======== Records provided ========

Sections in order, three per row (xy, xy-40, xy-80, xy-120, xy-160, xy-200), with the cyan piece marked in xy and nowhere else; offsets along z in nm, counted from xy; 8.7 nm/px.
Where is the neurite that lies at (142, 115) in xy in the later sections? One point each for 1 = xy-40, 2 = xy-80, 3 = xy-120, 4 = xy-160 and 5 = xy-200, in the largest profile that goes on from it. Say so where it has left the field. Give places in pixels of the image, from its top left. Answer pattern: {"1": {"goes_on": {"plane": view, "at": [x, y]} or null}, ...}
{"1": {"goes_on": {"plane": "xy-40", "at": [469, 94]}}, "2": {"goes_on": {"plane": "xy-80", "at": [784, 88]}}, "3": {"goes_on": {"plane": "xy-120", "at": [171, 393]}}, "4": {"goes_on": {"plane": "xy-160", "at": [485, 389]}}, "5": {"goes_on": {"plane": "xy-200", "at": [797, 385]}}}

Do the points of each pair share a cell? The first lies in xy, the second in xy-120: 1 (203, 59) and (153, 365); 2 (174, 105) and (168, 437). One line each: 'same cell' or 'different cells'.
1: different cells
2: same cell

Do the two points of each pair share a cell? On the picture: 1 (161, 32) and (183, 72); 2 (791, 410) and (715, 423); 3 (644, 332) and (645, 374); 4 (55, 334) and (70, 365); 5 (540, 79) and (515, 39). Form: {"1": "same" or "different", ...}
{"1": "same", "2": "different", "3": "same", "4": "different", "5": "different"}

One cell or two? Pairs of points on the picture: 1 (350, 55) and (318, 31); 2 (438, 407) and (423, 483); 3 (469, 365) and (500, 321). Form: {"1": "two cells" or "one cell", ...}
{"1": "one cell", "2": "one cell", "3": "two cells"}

========

What to do: Beginning at the line containing "Do the points", repeat each line exactly through the last line of the entries, and include no other lines.

Exercise result:
Do the points of each pair share a cell? The first lies in xy, the second in xy-120: 1 (203, 59) and (153, 365); 2 (174, 105) and (168, 437). One line each: 'same cell' or 'different cells'.
1: different cells
2: same cell

Do the two points of each pair share a cell? On the picture: 1 (161, 32) and (183, 72); 2 (791, 410) and (715, 423); 3 (644, 332) and (645, 374); 4 (55, 334) and (70, 365); 5 (540, 79) and (515, 39). Form: {"1": "same" or "different", ...}
{"1": "same", "2": "different", "3": "same", "4": "different", "5": "different"}

One cell or two? Pairs of points on the picture: 1 (350, 55) and (318, 31); 2 (438, 407) and (423, 483); 3 (469, 365) and (500, 321). Form: {"1": "two cells" or "one cell", ...}
{"1": "one cell", "2": "one cell", "3": "two cells"}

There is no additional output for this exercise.